Im Moment hat sich der Iran noch nicht für den Bau einer Atombombe entschieden, steht aber kurz davor. Das heißt, noch kann das Regime von der internationalen Gemeinschaft davon abgehalten werden. Eine iranische Atombombe bedroht nicht nur die Sicherheit Israels existenziell und würde nicht nur die Architektur des Nahen Ostens, sondern auch die gesamten Weltordnung verändern. Russland gibt vor, kein Interesse zu haben, dem Iran die Atombombe zu ermöglichen. Die Realität ist aber komplizierter.
Vor dem Hintergrund des aktuellen Krieges Israels gegen die Hamas und der Möglichkeit einer regionalen Eskalation – wie blicken Sie auf das Potential eines neuen Atomabkommens?
In den ersten Monaten des Krieges gegen die Ukraine gab es noch Kontakte zwischen Russen und Amerikanern mit dem Ziel, zum JCPOA zurückzukehren. Der russische Gesandte bei der Internationalen Atomenergiebehörde (IAEA) zum Beispiel war hier sehr aktiv. Doch nach dem Massaker in Butscha wurden diese Bemühungen gestoppt.
Und heute?
Wir befinden uns in einer Situation mit immensen Spannungen. Im Gaza-Streifen, mit der Hisbollah an der Nordgrenze Israels, mit zwei US-Flugzeugträger im Mittelmeer und Präsident Bidens klarer ausgesprochener Warnung an den Iran – seine beiden „Don’ts“ – , britischen Schiffen und sogar einer deutschen Einheit auf Zypern und wiederholten Angriffen auf US-Militärstützunkte in Syrien und im Irak. In einer solchen Situation ist es einfach unmöglich, mit dem Iran Gespräche oder Verhandlungen wiederaufzunehmen. Eine Einigung im Atomkonflikt liegt also auf Eis, und wir müssen sehen, was die kommenden Entwicklungen in der Region sind. Wenn es gelingt, diese Spannungen abzubauen, dann gibt es vielleicht wieder Chancen auf ein Abkommen.
Das Interview wurde am 24. Oktober 2023 geführt und am 27.10. auf Aktualität geprüft.

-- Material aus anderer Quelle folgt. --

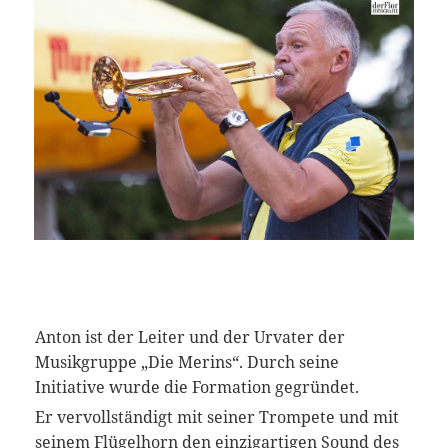
Anton ist der Leiter und der Urvater der
Musikgruppe „Die Merins“. Durch seine
Initiative wurde die Formation gegründet.
Er vervollständigt mit seiner Trompete und mit
seinem Flügelhorn den einzigartigen Sound des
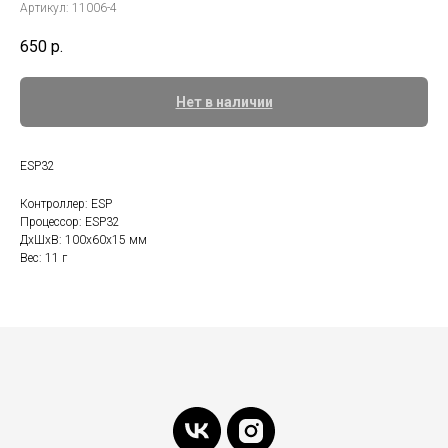
Артикул:
11006-4
650
р.
Нет в наличии
ESP32
Контроллер: ESP
Процессор: ESP32
ДxШxВ: 100x60x15 мм
Вес: 11 г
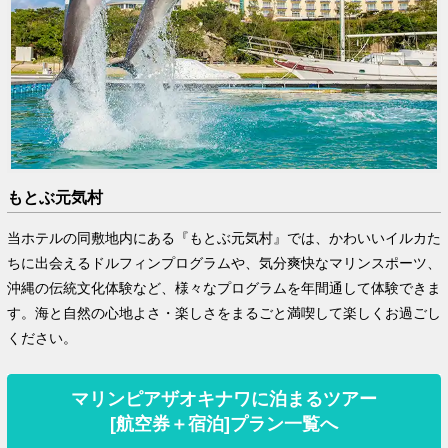
もとぶ元気村
当ホテルの同敷地内にある『もとぶ元気村』では、かわいいイルカた
ちに出会えるドルフィンプログラムや、気分爽快なマリンスポーツ、
沖縄の伝統文化体験など、様々なプログラムを年間通して体験できま
す。海と自然の心地よさ・楽しさをまるごと満喫して楽しくお過ごし
ください。
マリンピアザオキナワに泊まるツアー
[航空券＋宿泊]プラン一覧へ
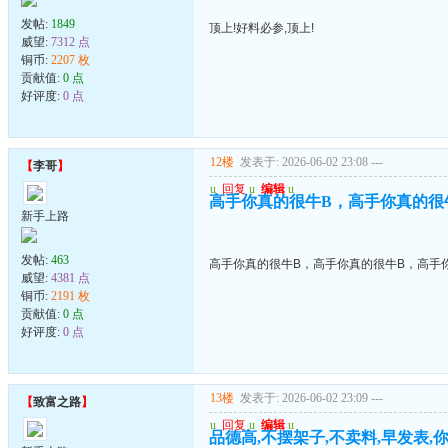
发帖:
1849
顶上!好料必参,顶上!
威望:
7312 点
铜币:
2207 枚
贡献值:
0 点
好评度:
0 点
12楼
发表于: 2026-06-02 23:08
---
【
李哥
】
u
回复
u
编辑
u
高手你真的很牛B，高手你真的很
新手上路
发帖:
463
高手你真的很牛B，高手你真的很牛B，高手
威望:
4381 点
铜币:
2191 枚
贡献值:
0 点
好评度:
0 点
13楼
发表于: 2026-06-02 23:09
---
【
致富之路
】
u
回复
u
编辑
u
品德高,不摆架子,不卖料,早发表,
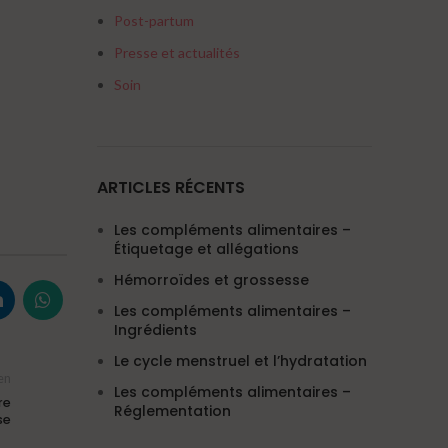
Post-partum
Presse et actualités
Soin
ARTICLES RÉCENTS
Les compléments alimentaires –
Étiquetage et allégations
Hémorroïdes et grossesse
Les compléments alimentaires –
Ingrédients
Le cycle menstruel et l’hydratation
en
Les compléments alimentaires –
re
Réglementation
se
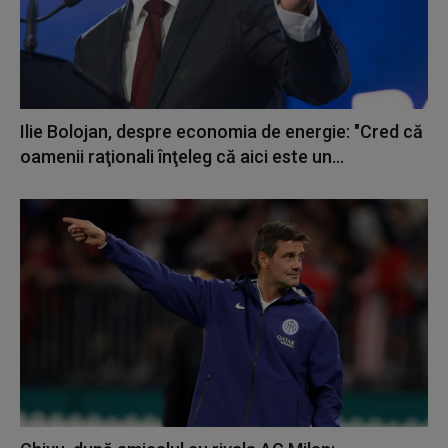
Ilie Bolojan, despre economia de energie: "Cred că
oamenii raţionali înţeleg că aici este un...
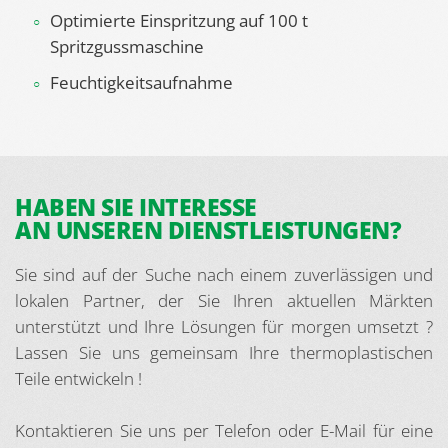
Optimierte Einspritzung auf 100 t
Spritzgussmaschine
Feuchtigkeitsaufnahme
HABEN SIE INTERESSE
AN UNSEREN DIENSTLEISTUNGEN?
Sie sind auf der Suche nach einem zuverlässigen und
lokalen Partner, der Sie Ihren aktuellen Märkten
unterstützt und Ihre Lösungen für morgen umsetzt ?
Lassen Sie uns gemeinsam Ihre thermoplastischen
Teile entwickeln !
Kontaktieren Sie uns per Telefon oder E-Mail für eine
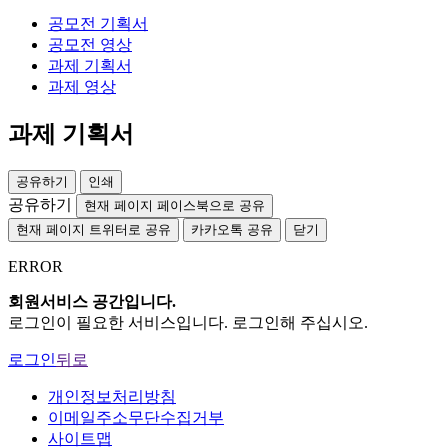
공모전 기획서
공모전 영상
과제 기획서
과제 영상
과제 기획서
공유하기
인쇄
공유하기
현재 페이지 페이스북으로 공유
현재 페이지 트위터로 공유
카카오톡 공유
닫기
ERROR
회원서비스 공간입니다.
로그인
이 필요한 서비스입니다. 로그인해 주십시오.
로그인
뒤로
개인정보처리방침
이메일주소무단수집거부
사이트맵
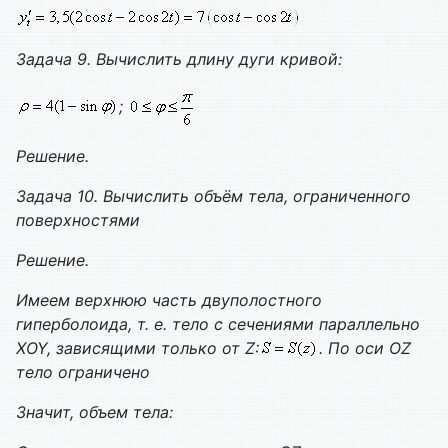
Задача 9. Вычислить длину дуги кривой:
;
Решение.
Задача 10. Вычислить объём тела, ограниченного
поверхностями
Решение.
Имеем верхнюю часть двуполостного
гиперболоида, т. е. тело с сечениями параллельно
XOY
, зависящими только от
Z
:
. По оси
OZ
тело ограничено
Значит, объем тела:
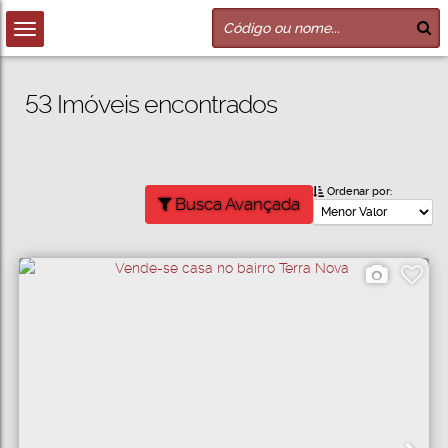
53 Imóveis encontrados
Ordenar por:
Busca Avançada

Arkady Mil-Man leitet beim israelischen Think-Tank Institute for National Security Studies (INSS) das Russland-Programm. Von 2003 bis 2006 war er israelischer Botschafter in Russland und von 1997 bis 2000 in Aserbaidschan. Aktuell berät er Streitkräfte und Regierung beim militärischen Vorgehen.